Alterations in glucose homeostasis in SSTR1 gene-ablated mice

• Published in: Molecular and cellular endocrinology Vol. 247; no. 1; pp. 82 - 90
• Main Authors: Wang, X.P., Norman, M., Yang, J., Magnusson, J., Kreienkamp, H.-J., Richter, D., DeMayo, F.J., Brunicardi, F.C.
• Format: Journal Article
• Language: English
• Published: Ireland Elsevier Ireland Ltd 09.03.2006
• Subjects: Age Factors; Animals; G-protein; Gene ablation; Glucose - metabolism; Glucose homeostasis; Glucose tolerance; Growth; Homeostasis; Insulin - metabolism; Insulin Resistance; Insulin Secretion; Islets of Langerhans - metabolism; Islets of Langerhans - pathology; Mice; Mice, Knockout; Receptors, Somatostatin - genetics; Receptors, Somatostatin - metabolism; Glucose tolerance; G-protein; Insulin resistance; Gene ablation; Glucose homeostasis
• ISSN: 0303-7207; 1872-8057
• DOI: 10.1016/j.mce.2005.11.002

SSTR1 is found on the majority of human pancreatic beta cells, however, its role in insulin secretion has yet to be elucidated.
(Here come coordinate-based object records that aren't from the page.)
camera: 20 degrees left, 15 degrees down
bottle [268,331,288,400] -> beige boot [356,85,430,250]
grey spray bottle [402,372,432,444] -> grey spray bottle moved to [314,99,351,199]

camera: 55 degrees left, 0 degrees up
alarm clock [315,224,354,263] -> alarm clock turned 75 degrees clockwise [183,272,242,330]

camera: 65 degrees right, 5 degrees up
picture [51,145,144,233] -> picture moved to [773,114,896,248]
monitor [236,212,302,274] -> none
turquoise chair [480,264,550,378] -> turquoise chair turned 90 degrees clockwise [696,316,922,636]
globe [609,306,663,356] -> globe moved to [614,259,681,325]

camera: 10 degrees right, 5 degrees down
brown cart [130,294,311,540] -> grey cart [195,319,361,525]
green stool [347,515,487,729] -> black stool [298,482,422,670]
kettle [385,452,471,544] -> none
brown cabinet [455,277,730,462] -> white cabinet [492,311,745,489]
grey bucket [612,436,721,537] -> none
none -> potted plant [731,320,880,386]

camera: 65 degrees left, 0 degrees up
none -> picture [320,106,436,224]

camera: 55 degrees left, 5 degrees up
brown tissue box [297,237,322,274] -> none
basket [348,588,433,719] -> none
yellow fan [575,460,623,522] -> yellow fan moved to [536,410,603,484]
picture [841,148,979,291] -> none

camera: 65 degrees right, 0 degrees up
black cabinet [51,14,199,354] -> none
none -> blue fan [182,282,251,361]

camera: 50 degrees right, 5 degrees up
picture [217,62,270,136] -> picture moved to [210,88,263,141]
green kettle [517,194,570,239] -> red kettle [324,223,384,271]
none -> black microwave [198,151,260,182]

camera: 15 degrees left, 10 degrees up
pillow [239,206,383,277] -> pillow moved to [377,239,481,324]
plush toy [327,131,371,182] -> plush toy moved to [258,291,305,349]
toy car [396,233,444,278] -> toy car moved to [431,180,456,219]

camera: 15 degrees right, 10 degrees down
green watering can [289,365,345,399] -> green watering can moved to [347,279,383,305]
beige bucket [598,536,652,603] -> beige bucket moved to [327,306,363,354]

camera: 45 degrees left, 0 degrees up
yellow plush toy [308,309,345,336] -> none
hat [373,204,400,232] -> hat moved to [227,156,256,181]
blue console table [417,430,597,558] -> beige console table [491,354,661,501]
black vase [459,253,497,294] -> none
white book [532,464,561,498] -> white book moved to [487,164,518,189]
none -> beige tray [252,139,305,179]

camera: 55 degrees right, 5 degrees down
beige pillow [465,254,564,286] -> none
In this study, we used the SSTR1 knockout mouse model to examine the role of SSTR1 in insulin secretion and glucose homeostasis in mice. Despite the reported effect of SSTR1 in inhibiting growth hormone secretion, SSTR1 −/− mice had significantly reduced body weight with growth retardation. Perfusion of isolated mouse pancreata at 3 months of age demonstrated a significant increase in insulin secretion in SSTR1 −/− mice compared with that of WT controls. We also found that at 3 months of age, SSTR1 −/− mice had significantly decreased levels of systemic insulin secretion and were glucose intolerant. However, SSTR1 gene-ablated mice had a much higher rate of insulin clearance compared to WT mice at the same age. When challenged at 12 months of age, we found SSTR1 −/− mice had increased glucose tolerance with exaggerated increase of insulin levels at the end of the experiment. Immunochemical analysis showed that the pancreatic islets of SSTR1 −/− mice had significantly decreased levels of somatostatin staining and a significant decrease of SSTR5 expression. These results demonstrate that SSTR1 plays an important role in the regulation of insulin secretion in the endocrine pancreas in mice.